Diplomatie : le torchon brûle entre Nouakchott et Alger

, par  Webmastrer , popularité : 15%

Les relations algéro-mauritaniennes sont tendues depuis la semaine dernière, passant à un niveau alarmant, avec l’expulsion de part et d’autre de diplomates qualifiés de persona non grata. La situation peut s’empirer si elle n’est pas gérée avec efficacité et avec rapidité, exposant des relations bilatérales entre les deux pays, demeurées toutes ces dernières années relativement solides à la rupture sinon à une représentativité stricto sensu formelle.
Tout est parti, de cette mesure prise par Nouakchott la semaine dernière, portant sur l’expulsion du premier conseiller de l’Ambassade d’Algérie en Mauritanie Belkacem Cherouati, qui « manipulait » un journaliste pour « saper » les relations entre Rabat et Nouakchott, indique-t-on.
Bekacem a été renvoyé pour avoir été derrière un article publié sur un journal mauritanien (Al-Bayan El-Souhoufi) dans lequel le Maroc était accusé d’« envahir » la Mauritanie « avec de la drogue ». D’ailleurs, le journaliste Ibrahim Ould Moulaye Ahmed, directeur de publication d’« Al-Bayan El-Souhoufi » a été interpellé récemment.

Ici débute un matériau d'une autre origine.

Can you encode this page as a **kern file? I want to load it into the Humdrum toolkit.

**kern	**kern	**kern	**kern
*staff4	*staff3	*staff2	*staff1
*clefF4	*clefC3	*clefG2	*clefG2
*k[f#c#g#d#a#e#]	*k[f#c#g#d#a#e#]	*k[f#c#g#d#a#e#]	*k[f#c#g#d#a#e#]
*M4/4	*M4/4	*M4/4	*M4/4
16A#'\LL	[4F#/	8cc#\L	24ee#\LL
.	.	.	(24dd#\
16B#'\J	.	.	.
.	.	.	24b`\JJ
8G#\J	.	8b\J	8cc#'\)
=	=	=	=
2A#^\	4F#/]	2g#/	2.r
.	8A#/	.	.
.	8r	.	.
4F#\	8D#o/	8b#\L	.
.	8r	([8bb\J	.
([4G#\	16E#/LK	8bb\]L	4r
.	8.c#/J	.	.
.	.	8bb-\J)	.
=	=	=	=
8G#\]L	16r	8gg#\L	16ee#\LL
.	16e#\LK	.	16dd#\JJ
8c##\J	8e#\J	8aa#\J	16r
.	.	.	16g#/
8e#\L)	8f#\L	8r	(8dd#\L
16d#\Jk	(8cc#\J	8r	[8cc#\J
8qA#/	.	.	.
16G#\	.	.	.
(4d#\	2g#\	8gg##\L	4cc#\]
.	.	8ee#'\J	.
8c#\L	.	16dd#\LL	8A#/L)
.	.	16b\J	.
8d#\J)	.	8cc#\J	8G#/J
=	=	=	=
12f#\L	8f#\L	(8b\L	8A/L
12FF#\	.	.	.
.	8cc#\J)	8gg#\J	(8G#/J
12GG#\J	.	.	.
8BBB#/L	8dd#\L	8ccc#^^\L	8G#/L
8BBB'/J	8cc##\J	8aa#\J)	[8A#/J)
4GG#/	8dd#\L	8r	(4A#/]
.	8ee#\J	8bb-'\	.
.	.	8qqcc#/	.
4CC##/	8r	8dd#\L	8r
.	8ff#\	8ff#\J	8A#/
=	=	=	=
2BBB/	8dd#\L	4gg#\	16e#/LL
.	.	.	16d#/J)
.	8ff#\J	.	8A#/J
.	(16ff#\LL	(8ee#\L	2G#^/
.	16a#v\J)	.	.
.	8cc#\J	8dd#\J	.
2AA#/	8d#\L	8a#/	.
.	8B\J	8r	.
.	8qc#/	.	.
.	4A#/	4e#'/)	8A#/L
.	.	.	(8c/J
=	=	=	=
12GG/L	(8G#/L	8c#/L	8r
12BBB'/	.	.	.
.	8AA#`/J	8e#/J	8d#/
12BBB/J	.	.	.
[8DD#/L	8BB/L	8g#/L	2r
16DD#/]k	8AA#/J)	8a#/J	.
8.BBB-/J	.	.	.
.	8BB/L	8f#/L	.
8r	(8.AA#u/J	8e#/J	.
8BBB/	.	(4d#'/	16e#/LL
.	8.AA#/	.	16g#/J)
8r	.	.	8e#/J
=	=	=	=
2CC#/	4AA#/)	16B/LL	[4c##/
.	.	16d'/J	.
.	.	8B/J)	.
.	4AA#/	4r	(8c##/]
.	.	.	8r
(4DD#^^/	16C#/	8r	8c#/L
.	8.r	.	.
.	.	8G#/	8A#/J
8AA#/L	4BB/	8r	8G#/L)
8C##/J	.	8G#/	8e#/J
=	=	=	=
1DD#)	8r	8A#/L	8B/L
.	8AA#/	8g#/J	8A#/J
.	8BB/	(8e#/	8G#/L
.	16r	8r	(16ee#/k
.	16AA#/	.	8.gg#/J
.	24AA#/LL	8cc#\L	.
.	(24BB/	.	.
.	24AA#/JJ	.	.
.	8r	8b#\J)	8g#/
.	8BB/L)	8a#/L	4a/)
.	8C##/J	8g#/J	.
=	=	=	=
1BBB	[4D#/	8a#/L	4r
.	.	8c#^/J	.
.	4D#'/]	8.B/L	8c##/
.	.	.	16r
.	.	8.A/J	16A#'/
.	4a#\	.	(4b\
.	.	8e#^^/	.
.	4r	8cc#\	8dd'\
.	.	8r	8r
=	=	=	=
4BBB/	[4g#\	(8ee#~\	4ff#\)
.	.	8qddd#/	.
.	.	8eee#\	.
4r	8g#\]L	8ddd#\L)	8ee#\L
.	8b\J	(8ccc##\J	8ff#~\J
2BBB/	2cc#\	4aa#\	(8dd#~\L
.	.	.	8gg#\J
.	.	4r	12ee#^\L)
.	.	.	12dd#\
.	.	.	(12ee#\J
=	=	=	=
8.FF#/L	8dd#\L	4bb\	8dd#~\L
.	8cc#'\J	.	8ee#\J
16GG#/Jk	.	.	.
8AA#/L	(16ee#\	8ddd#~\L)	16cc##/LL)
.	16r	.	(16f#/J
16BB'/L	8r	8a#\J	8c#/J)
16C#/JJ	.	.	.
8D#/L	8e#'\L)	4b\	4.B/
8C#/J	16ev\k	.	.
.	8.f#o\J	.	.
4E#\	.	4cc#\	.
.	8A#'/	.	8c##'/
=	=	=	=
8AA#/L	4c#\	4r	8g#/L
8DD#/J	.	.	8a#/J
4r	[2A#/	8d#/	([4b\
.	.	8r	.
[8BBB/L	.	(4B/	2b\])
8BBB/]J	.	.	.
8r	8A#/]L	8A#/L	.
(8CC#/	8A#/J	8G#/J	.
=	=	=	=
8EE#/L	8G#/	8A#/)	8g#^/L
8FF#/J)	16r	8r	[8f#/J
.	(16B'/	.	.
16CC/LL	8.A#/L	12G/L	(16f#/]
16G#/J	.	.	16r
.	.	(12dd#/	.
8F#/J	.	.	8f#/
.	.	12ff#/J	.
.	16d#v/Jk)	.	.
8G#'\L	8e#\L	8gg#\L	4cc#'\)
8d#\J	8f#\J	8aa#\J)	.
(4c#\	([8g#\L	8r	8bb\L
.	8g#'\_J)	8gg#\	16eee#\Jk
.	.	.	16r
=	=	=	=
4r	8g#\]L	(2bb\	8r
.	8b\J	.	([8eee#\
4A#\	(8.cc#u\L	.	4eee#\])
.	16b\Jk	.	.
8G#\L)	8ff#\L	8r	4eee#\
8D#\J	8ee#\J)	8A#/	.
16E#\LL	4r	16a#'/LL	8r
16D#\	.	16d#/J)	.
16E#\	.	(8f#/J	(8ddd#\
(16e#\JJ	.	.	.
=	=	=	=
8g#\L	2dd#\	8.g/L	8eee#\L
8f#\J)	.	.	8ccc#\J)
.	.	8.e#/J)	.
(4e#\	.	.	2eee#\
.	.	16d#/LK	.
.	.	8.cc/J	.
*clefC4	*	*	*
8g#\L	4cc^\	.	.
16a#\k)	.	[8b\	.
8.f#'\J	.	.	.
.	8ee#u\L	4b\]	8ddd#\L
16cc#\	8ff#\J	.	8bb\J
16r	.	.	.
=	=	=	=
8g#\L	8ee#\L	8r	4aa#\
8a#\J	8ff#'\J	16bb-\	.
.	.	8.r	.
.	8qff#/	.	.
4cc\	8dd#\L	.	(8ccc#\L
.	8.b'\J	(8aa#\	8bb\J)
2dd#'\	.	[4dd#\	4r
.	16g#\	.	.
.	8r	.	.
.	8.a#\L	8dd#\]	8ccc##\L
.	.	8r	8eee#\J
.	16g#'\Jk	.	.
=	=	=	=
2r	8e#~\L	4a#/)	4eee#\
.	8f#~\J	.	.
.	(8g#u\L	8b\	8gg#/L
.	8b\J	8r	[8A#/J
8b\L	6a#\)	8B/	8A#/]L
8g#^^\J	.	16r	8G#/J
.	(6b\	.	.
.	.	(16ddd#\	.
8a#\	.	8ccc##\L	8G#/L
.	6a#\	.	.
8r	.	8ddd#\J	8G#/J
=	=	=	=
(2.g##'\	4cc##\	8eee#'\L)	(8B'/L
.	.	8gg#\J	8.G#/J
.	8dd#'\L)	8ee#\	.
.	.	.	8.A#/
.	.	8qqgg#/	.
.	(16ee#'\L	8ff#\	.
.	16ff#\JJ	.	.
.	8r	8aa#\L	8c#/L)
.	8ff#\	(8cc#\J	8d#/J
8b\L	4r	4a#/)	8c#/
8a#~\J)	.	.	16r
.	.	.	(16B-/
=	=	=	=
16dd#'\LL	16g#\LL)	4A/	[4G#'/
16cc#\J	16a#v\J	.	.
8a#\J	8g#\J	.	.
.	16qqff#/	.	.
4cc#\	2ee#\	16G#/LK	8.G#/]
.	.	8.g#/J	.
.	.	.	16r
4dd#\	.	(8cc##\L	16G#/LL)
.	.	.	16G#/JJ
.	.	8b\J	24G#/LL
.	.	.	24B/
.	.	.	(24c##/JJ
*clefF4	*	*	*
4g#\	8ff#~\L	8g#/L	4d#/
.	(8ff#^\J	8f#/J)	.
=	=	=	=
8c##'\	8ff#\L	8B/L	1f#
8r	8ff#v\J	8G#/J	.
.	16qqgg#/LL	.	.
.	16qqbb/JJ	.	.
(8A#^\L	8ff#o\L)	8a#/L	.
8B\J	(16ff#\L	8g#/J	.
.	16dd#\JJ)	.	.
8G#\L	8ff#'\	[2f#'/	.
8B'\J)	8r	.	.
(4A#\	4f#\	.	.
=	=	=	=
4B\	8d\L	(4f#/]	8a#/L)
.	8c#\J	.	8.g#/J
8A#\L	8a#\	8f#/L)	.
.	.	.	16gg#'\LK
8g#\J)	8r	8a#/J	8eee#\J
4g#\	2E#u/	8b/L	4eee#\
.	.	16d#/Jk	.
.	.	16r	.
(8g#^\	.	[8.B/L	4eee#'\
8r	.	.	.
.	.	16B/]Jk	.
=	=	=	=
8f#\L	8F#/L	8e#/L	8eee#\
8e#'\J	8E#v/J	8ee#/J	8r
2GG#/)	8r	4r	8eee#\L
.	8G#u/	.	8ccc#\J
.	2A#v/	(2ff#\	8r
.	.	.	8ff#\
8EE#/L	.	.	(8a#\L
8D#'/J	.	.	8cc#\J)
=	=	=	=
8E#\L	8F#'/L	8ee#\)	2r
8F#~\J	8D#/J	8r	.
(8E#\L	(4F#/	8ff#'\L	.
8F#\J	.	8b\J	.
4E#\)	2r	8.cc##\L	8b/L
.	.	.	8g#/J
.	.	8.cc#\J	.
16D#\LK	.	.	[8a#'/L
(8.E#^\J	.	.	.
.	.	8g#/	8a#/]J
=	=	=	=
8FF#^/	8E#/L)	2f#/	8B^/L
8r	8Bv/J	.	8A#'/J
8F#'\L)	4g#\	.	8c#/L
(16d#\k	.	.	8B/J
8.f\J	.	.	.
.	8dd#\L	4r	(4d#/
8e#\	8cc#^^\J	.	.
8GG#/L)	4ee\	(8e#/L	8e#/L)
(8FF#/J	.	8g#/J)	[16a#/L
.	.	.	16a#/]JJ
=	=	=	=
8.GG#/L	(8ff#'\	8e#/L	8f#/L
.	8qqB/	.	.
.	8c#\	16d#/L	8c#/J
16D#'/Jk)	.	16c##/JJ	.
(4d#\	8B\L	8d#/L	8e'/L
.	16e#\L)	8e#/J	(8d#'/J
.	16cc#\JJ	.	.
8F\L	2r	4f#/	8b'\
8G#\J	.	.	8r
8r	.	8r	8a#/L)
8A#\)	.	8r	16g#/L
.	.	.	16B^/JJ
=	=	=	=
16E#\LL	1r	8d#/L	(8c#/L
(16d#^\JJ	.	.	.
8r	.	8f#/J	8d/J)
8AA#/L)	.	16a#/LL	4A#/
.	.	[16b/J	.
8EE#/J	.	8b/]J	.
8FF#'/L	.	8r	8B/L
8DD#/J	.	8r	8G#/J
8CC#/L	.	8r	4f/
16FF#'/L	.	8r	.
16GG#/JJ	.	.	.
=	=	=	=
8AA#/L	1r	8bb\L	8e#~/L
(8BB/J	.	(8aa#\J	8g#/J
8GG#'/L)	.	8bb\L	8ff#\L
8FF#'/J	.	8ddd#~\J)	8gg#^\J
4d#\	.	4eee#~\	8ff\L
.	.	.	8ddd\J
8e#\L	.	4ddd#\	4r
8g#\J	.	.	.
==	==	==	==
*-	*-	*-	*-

Une enquête a été lancée par la direction de la Sûreté mauritanienne pour déterminer « si cette information provenait du diplomate algérien ».
L’article en question était paru suite à la visite du diplomate algérien dans les locaux du journal. Le responsable diplomatique est accusé d’ingérence dans les affaires intérieures de la Mauritanie et de mener des activités préjudiciables aux affaires étrangères du pays. Tout serait orchestré par le voisin de l’Est qui ne voit pas d’un bon œil le rapprochement entre Nouakchott et Rabat.
L’Algérie applique le principe de réciprocité
48h après le renvoi de Nouakchott du diplomate algérien, l’Algérie expulsait à son tour, le diplomate mauritanien à Alger, le premier conseiller le commandant de l’armée Mohamed Ould Abdallahi en application du principe de réciprocité, indique-t-on de sources concordantes à Alger.
Depuis le début de la crise, des chaines de télévision privées annonçaient que l’Algérie allait riposter sévèrement à l’expulsion d’un de ses diplomates, Belkacem Cherouati, mercredi soir par les autorités mauritaniennes. Après un silence de plusieurs jours, des sources officielles non-identifiées, cités par les TV privées algériennes, ont qualifié la décision mauritanienne "d’incompréhensible" et ont rappelé que l’Algérie applique toujours la réciprocité dans ces situations.
Commentant cet incident, Abdelaziz Rahabi est ancien diplomate, qualifie ce qui s’est passé de totalement inédit dans les relations entre les deux pays.
« Il est très grave de déclarer persona non grata, un diplomate d’un pays voisin et ami. C’est en soi un acte inamical et inacceptable qui peut avoir des conséquences sur l’avenir des relations entre les deux pays. Dans des situations pareilles, la Mauritanie aurait pu faire des observations à l’Algérie » a-t-il dit.
Et d’ajouter : « dans des situations pareilles, le moins que puisse faire l’Algérie est d’appliquer la réciprocité, et de façon urgente. Et on ne pourra pas faire de procès à l’Algérie, loin d’être à l’origine d’une crise diplomatique avec la Mauritanie, parce que ce n’est pas elle qui a commencé ».